Exemplo disso é uma das diretoras da agência, Denise Abreu, que foi assessora da Casa Civil na época do então ministro José Dirceu. Além disso, Denise é irmã do advogado que presta serviços à TAM na Suíça. Já o diretor da Anac, José Baraf, é dono da Planam Consult, que já prestou consultoria para a TAM e teve contato com o grupo que controla a GOL. O diretor Leur Lomanto, por sua vez, teve um longo jantar com o presidente da BRA em um hotel de luxo no final do ano passado, depois do qual a companhia foi coincidentemente beneficiada com várias novas linhas.

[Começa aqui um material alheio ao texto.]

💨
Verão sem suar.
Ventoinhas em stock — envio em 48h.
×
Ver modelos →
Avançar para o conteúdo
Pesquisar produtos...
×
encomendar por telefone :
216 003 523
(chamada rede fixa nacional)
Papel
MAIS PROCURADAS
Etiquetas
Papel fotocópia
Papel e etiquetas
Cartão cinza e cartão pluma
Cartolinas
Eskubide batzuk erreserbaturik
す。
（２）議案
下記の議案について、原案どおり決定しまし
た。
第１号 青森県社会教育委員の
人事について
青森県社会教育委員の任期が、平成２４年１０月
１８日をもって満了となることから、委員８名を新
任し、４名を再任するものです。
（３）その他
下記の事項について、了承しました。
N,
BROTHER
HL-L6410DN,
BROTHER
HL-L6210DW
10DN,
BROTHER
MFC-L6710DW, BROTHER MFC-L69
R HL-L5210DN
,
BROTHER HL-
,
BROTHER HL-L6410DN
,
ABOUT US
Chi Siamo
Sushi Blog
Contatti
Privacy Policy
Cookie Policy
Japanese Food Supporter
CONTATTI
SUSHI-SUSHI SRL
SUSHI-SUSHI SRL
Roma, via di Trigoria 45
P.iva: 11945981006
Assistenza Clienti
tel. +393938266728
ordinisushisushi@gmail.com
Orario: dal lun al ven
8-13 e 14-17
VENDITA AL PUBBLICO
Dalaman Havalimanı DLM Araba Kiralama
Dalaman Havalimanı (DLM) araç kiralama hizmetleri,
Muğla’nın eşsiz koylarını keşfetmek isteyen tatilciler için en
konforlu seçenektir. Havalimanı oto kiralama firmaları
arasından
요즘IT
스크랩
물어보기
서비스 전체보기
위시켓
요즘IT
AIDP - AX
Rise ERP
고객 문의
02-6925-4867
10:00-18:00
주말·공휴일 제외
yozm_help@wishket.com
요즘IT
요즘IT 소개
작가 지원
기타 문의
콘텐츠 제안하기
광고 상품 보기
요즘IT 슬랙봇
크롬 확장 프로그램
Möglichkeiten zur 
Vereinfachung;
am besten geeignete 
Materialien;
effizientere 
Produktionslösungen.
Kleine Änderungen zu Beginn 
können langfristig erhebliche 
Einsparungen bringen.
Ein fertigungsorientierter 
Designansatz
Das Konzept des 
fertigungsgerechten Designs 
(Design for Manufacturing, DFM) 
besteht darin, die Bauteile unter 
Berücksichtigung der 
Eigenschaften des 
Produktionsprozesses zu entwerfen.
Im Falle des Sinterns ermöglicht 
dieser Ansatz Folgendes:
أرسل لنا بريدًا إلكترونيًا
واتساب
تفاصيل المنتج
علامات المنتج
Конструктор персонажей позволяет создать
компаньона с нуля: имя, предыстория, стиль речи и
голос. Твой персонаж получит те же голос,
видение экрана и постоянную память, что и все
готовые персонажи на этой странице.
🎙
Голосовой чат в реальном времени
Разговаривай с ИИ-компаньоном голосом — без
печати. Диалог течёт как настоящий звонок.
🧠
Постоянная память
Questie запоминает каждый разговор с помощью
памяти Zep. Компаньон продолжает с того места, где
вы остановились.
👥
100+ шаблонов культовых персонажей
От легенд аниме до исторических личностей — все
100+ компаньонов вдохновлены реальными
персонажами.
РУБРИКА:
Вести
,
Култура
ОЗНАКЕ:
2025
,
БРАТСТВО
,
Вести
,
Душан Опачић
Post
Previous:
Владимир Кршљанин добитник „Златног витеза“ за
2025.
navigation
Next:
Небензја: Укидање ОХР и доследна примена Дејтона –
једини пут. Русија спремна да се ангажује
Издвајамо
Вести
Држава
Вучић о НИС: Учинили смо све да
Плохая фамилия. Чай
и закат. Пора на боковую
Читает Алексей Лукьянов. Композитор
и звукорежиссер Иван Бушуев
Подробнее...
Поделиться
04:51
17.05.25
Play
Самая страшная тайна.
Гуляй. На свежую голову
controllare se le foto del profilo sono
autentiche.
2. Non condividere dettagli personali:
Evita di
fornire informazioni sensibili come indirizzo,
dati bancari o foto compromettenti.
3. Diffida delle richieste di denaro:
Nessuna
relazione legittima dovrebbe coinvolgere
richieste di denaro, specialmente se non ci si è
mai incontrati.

Mas a promiscuidade não pára por aí. A sessão da Comissão de Infra-Estrutura do Senado para sabatinar esses diretores, em novembro de 2005, foi uma longa troca de elogios. Governistas e parlamentares da oposição burguesa renderam pomposos elogios aos diretores da agência. Toda essa bajulação não é de graça é fruto das relações construídas entre eles e as empresas aéreas, que financiam suas campanhas e depois cobram a fatura.
Governo quer privatizar Infraero
Com o auge da crise aérea, o governo vem anunciando medidas que só beneficiam as companhias aéreas, como o aumento das passagens (restringindo ainda mais o acesso ao transporte aéreo) e a privatização da Infraero.
Não é uma idéia nova. Sempre houve um movimento, com origem nas companhias aéreas, para privatizar a infra-estrutura aeroportuária.
A privatização da estatal será a realização do sonho dos capitalistas que atuam no setor e vai colocar todo o sistema aéreo do país de joelhos perante a insaciável sede de lucro fácil das empresas. Foi justamente essa lógica que levou ao desastre, ao sucateamento e à diminuição da segurança dos aeroportos.
Como abutres, governo e grande imprensa aproveitam a tragédia para defender essa proposta e utilizam o argumento da eficiência da iniciativa privada. Nada mais falso. O mito da eficiência privada provocou desastres como o desabamento das obras de uma estação do Metrô de São Paulo, realizada pelas mesmas empreiteiras que não concluíram as reformas da pista de Congonhas. Aplicar completamente a lógica de mercado ao funcionamento da Infraero é um crime, que pode significar mais e maiores tragédias como a do vôo 3054.